Module Review: Database Basics
Congratulations on completing Module 4! This is one of the most technical and critical modules in System Design. Let’s solidify your knowledge.
1. Key Concepts Cheat Sheet
| Concept | Definition | Key Trade-off |
|---|---|---|
| SQL (B-Tree) | Relational, Normalized, ACID. | Great for Reads. Slow Writes (Random I/O). Hard to Shard. |
| NoSQL (LSM Tree) | Flexible, Denormalized, BASE. | Great for Writes (Sequential I/O). Weak for complex Reads/Joins. |
| ACID | Atomicity, Consistency, Isolation, Durability. | Safety vs Performance. |
| BASE | Basically Available, Soft state, Eventual consistency. | Availability vs Consistency. |
| Isolation Levels | Read Uncommitted → Serializable. | Preventing anomalies (Dirty, Phantom, Skew) costs speed. |
| WAL | Log changes to disk before RAM. | Durability. Converts Random I/O to Sequential I/O. |
| Vector Clocks | Tracks causality [A:1, B:2]. |
Detects concurrent updates (conflicts) without data loss. |
| MVCC | Multi-Version Concurrency Control. | Readers don’t block Writers. Prevents Dirty Reads implicitly. |
2. Interactive Flashcards
Test yourself. Click a card to flip it.
What is the "Golden Rule" of Distributed Consistency?
(Hint: R, W, N)
R + W > N
If Read Quorum + Write Quorum > Total Nodes, you are guaranteed Strong Consistency.
Why are LSM Trees faster for writes than B-Trees?
Sequential I/O
LSM Trees append to the end of a file (Sequential), avoiding the slow "Seek Time" (Random I/O) of B-Tree rebalancing.
What is a "Phantom Read"?
A Ghost Row
A transaction reads a set of rows matching a criteria (Age > 10). Another transaction inserts a *new* row that matches. Re-reading yields a different count.
What system call guarantees data is physically on the disk?
fsync()
It flushes the OS file system buffer to the physical disk platter, ensuring durability against power loss.
What is "Write Skew"?
Logic Bug in Snapshot Isolation
Two transactions read the same state (e.g., "2 Doctors on call"), make a decision, and update different rows, breaking a global invariant (0 Doctors on call).
How do Vector Clocks solve conflicts?
Causality Tracking
By tracking version counters per node `[A:1, B:1]`, we can detect if updates happened concurrently and ask the app to merge them (instead of blindly overwriting).

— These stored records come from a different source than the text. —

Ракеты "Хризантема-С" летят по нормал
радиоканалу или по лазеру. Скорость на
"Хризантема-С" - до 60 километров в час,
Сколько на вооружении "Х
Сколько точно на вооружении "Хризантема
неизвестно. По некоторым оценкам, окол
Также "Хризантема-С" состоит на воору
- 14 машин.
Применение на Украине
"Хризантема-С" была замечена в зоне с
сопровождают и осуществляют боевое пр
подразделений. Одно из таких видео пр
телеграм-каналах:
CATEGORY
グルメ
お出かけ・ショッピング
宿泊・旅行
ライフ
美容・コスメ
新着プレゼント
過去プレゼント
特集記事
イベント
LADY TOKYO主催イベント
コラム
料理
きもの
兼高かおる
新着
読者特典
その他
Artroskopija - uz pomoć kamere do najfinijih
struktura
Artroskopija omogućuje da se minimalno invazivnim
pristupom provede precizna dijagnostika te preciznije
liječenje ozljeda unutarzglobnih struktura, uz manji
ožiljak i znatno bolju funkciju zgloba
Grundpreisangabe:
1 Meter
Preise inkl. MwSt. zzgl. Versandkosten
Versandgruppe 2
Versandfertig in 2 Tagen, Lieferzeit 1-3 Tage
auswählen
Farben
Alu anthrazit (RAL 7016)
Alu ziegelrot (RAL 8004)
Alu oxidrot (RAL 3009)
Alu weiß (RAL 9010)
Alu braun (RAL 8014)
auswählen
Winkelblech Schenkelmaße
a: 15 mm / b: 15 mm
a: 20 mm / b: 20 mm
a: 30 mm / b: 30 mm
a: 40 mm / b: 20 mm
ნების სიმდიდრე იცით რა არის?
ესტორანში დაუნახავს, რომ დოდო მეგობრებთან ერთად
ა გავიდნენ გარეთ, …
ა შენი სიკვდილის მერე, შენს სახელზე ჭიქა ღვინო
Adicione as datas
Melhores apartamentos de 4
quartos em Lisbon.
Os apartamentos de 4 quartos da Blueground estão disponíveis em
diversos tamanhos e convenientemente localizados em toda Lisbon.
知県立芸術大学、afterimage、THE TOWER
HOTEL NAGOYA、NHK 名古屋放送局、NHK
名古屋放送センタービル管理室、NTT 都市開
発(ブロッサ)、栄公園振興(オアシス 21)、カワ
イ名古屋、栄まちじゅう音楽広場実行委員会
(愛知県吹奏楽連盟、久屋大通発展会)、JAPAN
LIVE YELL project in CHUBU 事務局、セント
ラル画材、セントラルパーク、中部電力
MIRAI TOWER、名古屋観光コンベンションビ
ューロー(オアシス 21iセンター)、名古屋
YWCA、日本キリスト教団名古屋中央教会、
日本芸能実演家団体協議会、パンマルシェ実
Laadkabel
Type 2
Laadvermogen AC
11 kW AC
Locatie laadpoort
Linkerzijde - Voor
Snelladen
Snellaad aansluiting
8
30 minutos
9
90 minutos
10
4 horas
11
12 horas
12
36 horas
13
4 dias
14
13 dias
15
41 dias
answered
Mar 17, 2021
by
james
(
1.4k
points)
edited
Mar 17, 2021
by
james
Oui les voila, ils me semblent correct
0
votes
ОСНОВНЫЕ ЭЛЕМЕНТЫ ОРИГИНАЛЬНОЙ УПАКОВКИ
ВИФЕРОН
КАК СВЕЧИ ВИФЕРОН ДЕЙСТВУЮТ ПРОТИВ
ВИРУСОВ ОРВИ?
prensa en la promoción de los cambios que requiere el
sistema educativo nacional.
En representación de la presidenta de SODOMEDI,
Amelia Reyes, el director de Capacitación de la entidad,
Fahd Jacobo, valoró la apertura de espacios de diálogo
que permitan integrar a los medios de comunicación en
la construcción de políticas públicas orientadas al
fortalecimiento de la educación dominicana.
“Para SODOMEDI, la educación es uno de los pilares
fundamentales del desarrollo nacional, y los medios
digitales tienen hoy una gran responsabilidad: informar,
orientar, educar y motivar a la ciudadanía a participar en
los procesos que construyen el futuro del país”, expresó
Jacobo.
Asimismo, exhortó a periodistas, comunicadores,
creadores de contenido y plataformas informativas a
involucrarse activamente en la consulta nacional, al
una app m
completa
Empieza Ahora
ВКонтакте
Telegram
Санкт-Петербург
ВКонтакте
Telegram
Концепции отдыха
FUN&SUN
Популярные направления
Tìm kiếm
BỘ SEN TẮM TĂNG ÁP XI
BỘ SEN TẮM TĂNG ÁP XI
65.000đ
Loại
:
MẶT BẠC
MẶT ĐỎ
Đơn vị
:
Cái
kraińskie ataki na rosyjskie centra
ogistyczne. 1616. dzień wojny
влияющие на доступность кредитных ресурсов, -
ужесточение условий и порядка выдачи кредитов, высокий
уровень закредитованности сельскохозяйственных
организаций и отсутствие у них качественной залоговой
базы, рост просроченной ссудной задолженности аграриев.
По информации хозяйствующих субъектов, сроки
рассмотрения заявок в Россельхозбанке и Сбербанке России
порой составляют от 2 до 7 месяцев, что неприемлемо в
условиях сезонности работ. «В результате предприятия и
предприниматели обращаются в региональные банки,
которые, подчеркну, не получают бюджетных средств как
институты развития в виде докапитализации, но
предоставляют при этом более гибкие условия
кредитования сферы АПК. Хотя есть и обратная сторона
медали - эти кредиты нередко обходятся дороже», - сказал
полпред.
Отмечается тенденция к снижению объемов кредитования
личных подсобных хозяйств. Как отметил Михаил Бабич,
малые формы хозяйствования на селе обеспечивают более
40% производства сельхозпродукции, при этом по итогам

When should you use NewSQL?
Scale + ACID
When you need the horizontal scaling of NoSQL but the strict financial correctness (ACID Transactions) of SQL. E.g., Global Payments.
Why is 2PC called the "Availability Killer"?
Blocking Protocol
If the Coordinator crashes, all participants are stuck holding locks indefinitely, freezing the system. Use Sagas instead.
Why are LSM Trees slower for reads?
Read Penalty
The DB must check the MemTable (RAM) and potentially multiple SSTables (Disk) to find the key. Bloom Filters help speed this up.
What is the risk of "Group Commit"?
Data Loss
Transactions are buffered in RAM to increase throughput. If power fails before the buffer flushes to disk, those transactions are lost forever.
3. Final Checklist
Before you move to Module 5 (Load Balancing):
- Can I explain why LSM Trees (Cassandra) handle writes better than B-Trees (SQL)?
- Do I understand why 2PC blocks and is dangerous for availability?
- Can I calculate Quorum (N, R, W) for a system?
- Do I know when to use Optimistic Locking (Version Column) vs Pessimistic Locking?
- Can I explain why WAL converts Random I/O to Sequential I/O?